For your cornys the welders regulators are a bit rough, a secondary regulator to bring the pressure low like this one would help if you want a stable low pressure for your beer engine.
https://rlbs.ltd.uk/v340g-secondary-reducing-regulator-with-pass-through-wall-mount-with-1-gauge.html
@swanny – all commercial kegs are pressurised. Large breweries do this by force carbonation in bulk and transferring into keg under pressure. Smaller breweries transfer into keg then force carb in the keg. Either way, when a keg arrives at a pub, it is already carbonated and the CO2 on site is only used for dispense.
Such a wealth of knowledge. I’ve learned a lot today.
Standard set up for keg via a handpull in a pub would be CO2 on keg at the level needed to maintain carbonation at cellar temperature.
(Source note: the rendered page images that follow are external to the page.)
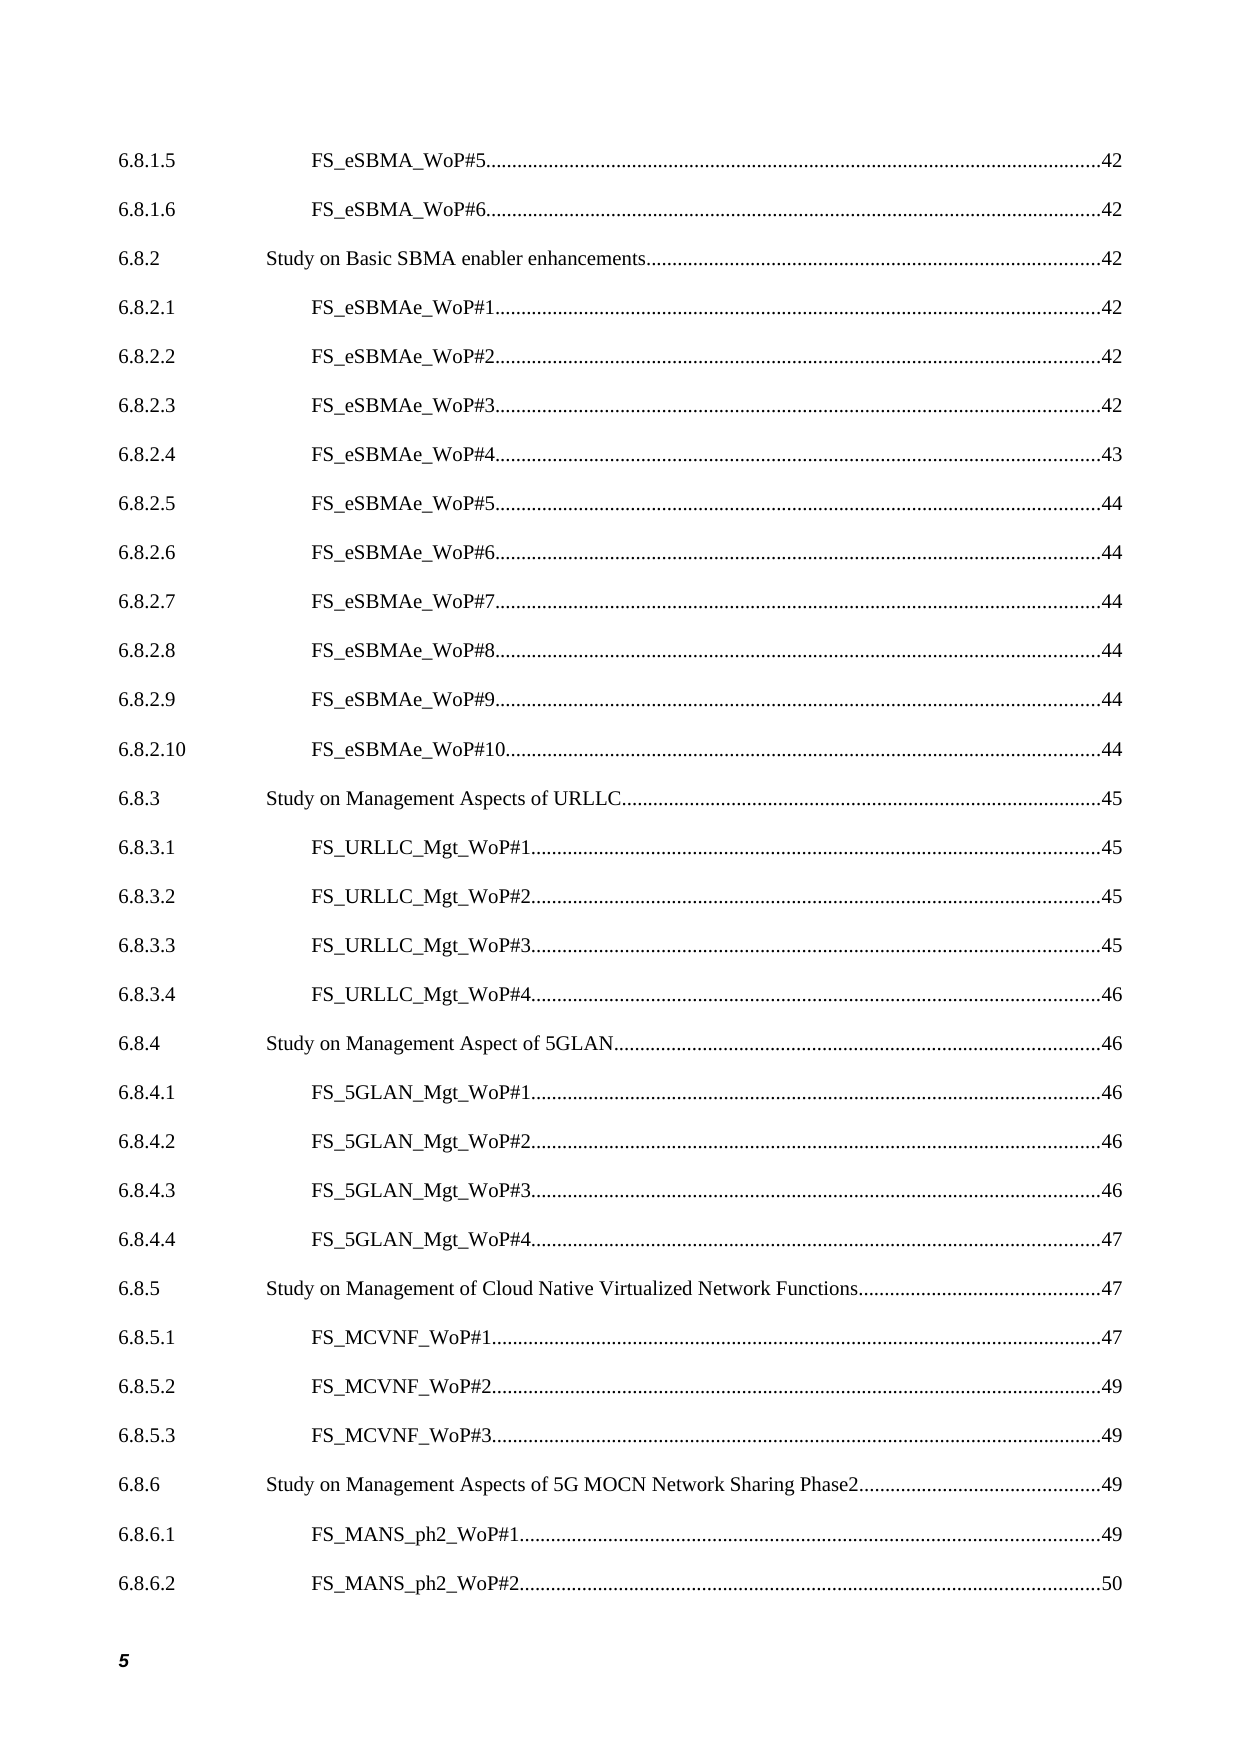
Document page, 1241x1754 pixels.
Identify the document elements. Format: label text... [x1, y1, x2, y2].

text 6.8.2.8 FS_eSBMAe_WoP#8 44 [118, 638, 1122, 662]
text 6.8.2.6 FS_eSBMAe_WoP#6 44 [118, 540, 1122, 564]
text 6.8.4.1 FS_5GLAN_Mgt_WoP#1 46 [118, 1080, 1122, 1104]
text 6.8.4.3 FS_5GLAN_Mgt_WoP#3 46 [118, 1178, 1122, 1202]
text 6.8.5 Study on Management of Cloud Native Virtualized Network Functions 47 [118, 1276, 1122, 1300]
text 6.8.2.10 FS_eSBMAe_WoP#10 44 [118, 736, 1122, 761]
text 6.8.6.2 FS_MANS_ph2_WoP#2 50 [118, 1571, 1122, 1594]
text 6.8.1.5 FS_eSBMA_WoP#5 42 [118, 148, 1122, 172]
text 6.8.3.2 FS_URLLC_Mgt_WoP#2 45 [118, 884, 1122, 908]
text 6.8.3.1 FS_URLLC_Mgt_WoP#1 45 [118, 834, 1122, 859]
text 6.8.6.1 FS_MANS_ph2_WoP#1 49 [118, 1521, 1122, 1546]
text 6.8.4.4 FS_5GLAN_Mgt_WoP#4 47 [118, 1227, 1122, 1251]
text 6.8.2.9 FS_eSBMAe_WoP#9 44 [118, 687, 1122, 711]
text 6.8.3.4 FS_URLLC_Mgt_WoP#4 46 [118, 982, 1122, 1006]
text 6.8.2.3 FS_eSBMAe_WoP#3 42 [118, 393, 1122, 417]
text 6.8.6 Study on Management Aspects of 5G MOCN Network Sharing Phase2 49 [118, 1472, 1122, 1496]
text 6.8.4 Study on Management Aspect of 5GLAN 46 [118, 1031, 1122, 1055]
text 6.8.2 Study on Basic SBMA enabler enhancements 42 [118, 246, 1122, 270]
text 6.8.2.5 FS_eSBMAe_WoP#5 44 [118, 491, 1122, 515]
text 6.8.4.2 FS_5GLAN_Mgt_WoP#2 46 [118, 1129, 1122, 1153]
text 6.8.1.6 FS_eSBMA_WoP#6 42 [118, 197, 1122, 221]
text 6.8.2.4 FS_eSBMAe_WoP#4 43 [118, 442, 1122, 466]
text 6.8.2.1 FS_eSBMAe_WoP#1 42 [118, 295, 1122, 319]
text 6.8.5.2 FS_MCVNF_WoP#2 49 [118, 1374, 1122, 1398]
text 6.8.5.3 FS_MCVNF_WoP#3 49 [118, 1423, 1122, 1447]
text 6.8.3 Study on Management Aspects of URLLC 45 [118, 786, 1122, 809]
text 6.8.3.3 FS_URLLC_Mgt_WoP#3 45 [118, 933, 1122, 957]
text 6.8.2.2 FS_eSBMAe_WoP#2 42 [118, 344, 1122, 368]
text 6.8.2.7 FS_eSBMAe_WoP#7 44 [118, 589, 1122, 613]
text 6.8.5.1 FS_MCVNF_WoP#1 47 [118, 1325, 1122, 1349]
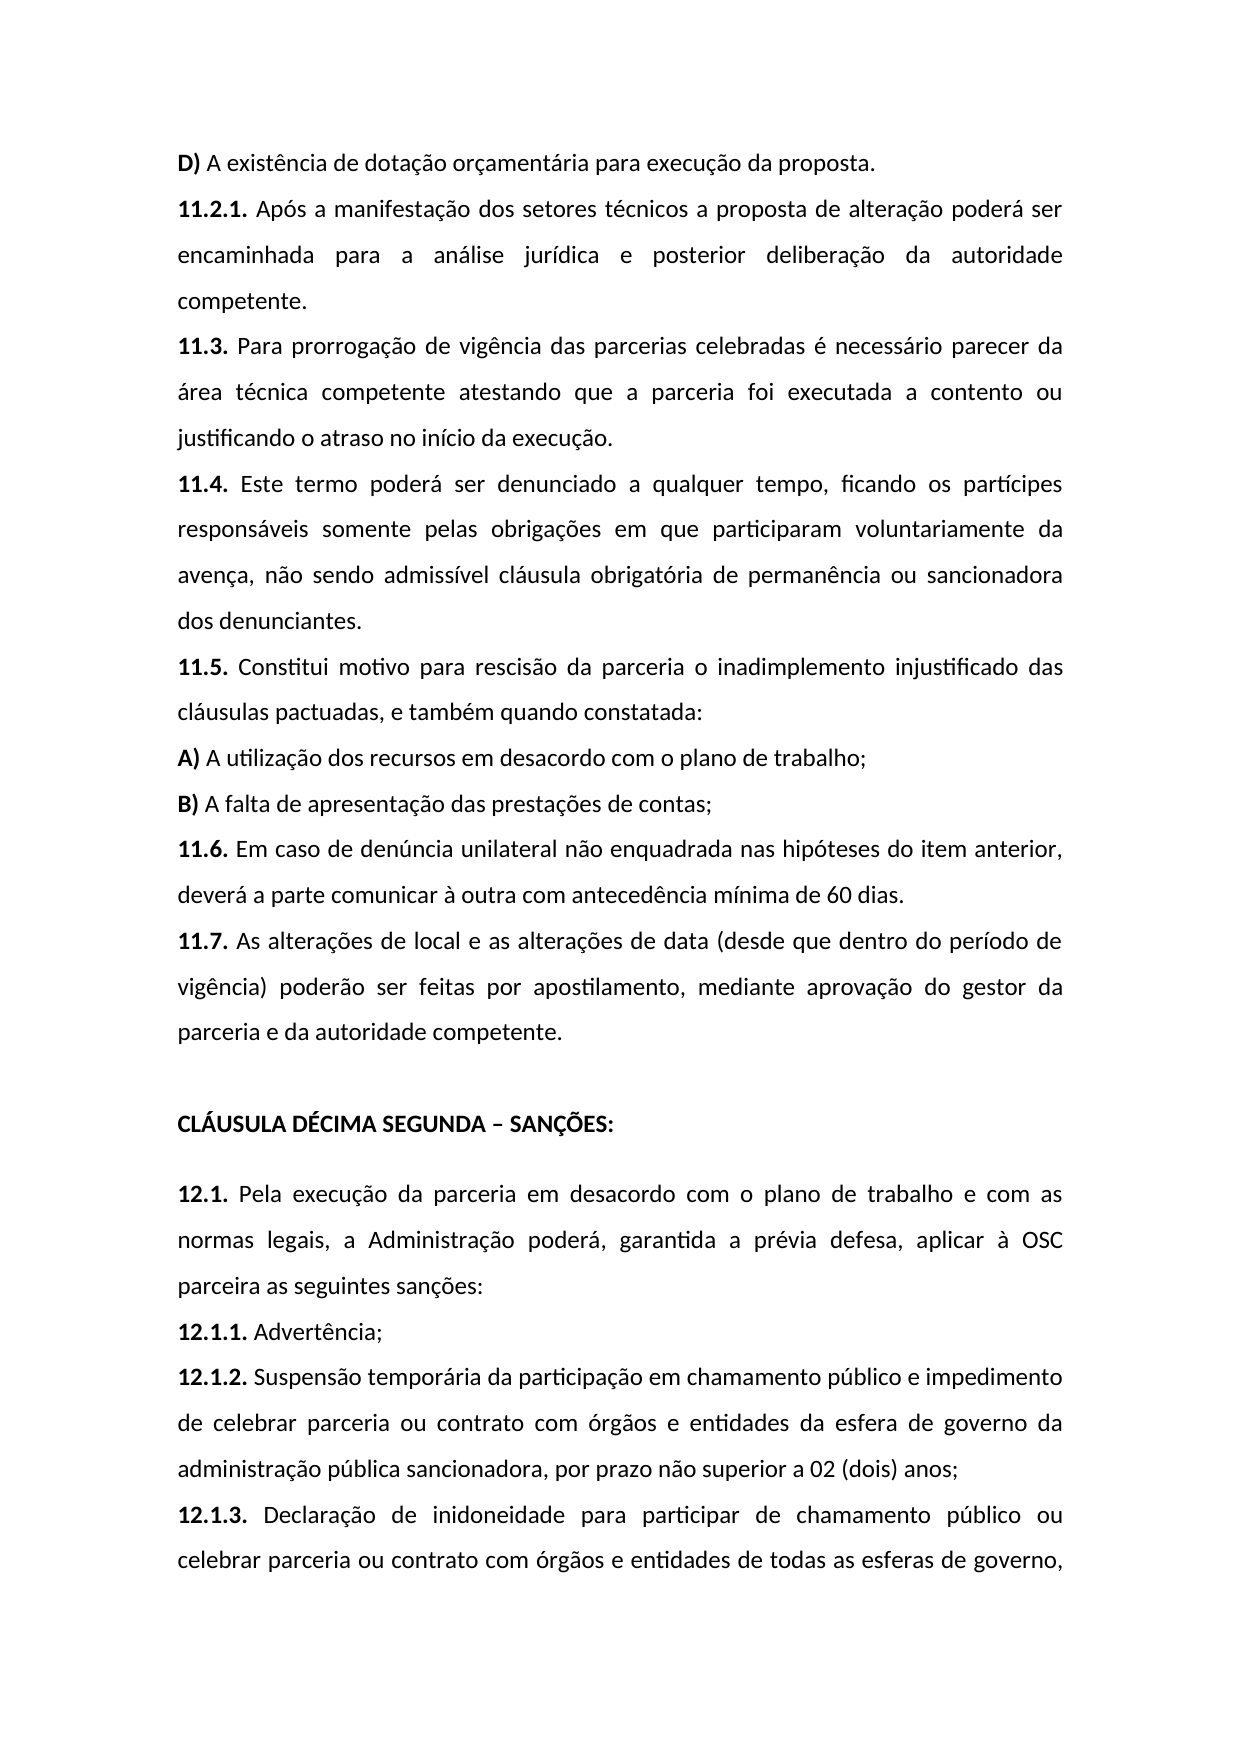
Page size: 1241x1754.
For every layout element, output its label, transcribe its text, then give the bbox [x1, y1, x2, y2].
G56 gas pump to overcome line resistance, flow control to control rate, check valve, hand pull.
The CO2 level on the keg would be a lot lower than the brewers normal recommendation, because it’s not having to do the dispense part, just maintain carbonation.
The check valve here is to isolate the pressure – it only opens when the hand pump is providing suction.
Only reasons to do this are 1) You screwed up when putting your pythons in and don’t have the right lines for the beers you now want to serve. 2) You’re trying to pass off keg beer as real ale.
Works with corny kegs without the gas pump, but I normally use 30/70 or 60/40 gas as it’s not going to drive the carbonation up and reduces temperature sensitivity.
A lot depends on whether you’re doing real ale, or a highly carbonated beer though. If it’s highly carbonated, you’re going to need to chill the hand pump to avoid gas breakout inside the pump. But if you’re doing a lager, why aren’t you using a tap.
Any pressure at all, even just from gravity will leak through a hand pull without a check valve. At 2 psi I’d expect it to pour out.
@Hallowed Keykegs are a great solution for that. Surprised the single use plastic mob haven’t attacked them yet.
@Swannypol The three days is what’s considered ‘optimal’. Never questioned where it came from – suspect some clever brewer came up with it decades ago as an attempt to increase sales. Either that, or it’s from before chillers being commonplace.
If you tell a landlord an aspirator will extend life to 1-2 months they think you’re having them on. If you tell them it will extend life to 14 days, maybe a month they’re pretty likely to try it.
If anyone had ever wondered what a circle jerk would be like (and wasn’t a gayist) the level of detail around hand cranking beer is as close as you will get.
As one who was weaned on Marston’s Pedigree (served by a grumpy bastard who kept an impeccable pint and whose pub was the brewery’s leading pub), and drank it from youth while all my mates were drinking lager, the wankers, I can only say fuck them all.
The cunts ruined Pedigree years ago (just like whoever now makes Draught Bass ought to be put up against a wall).
In my neck of the woods, the irredeemably white and middle class Cotswolds, Stroud Brewery and Uley Brewery are keeping the proper beer flag flying; Uley Pig’s Ear or Old Spot at 5% are both very good; Stroud’s Budding is a 4.5% pale ale for session drinking (if you like getting hammered in sessions).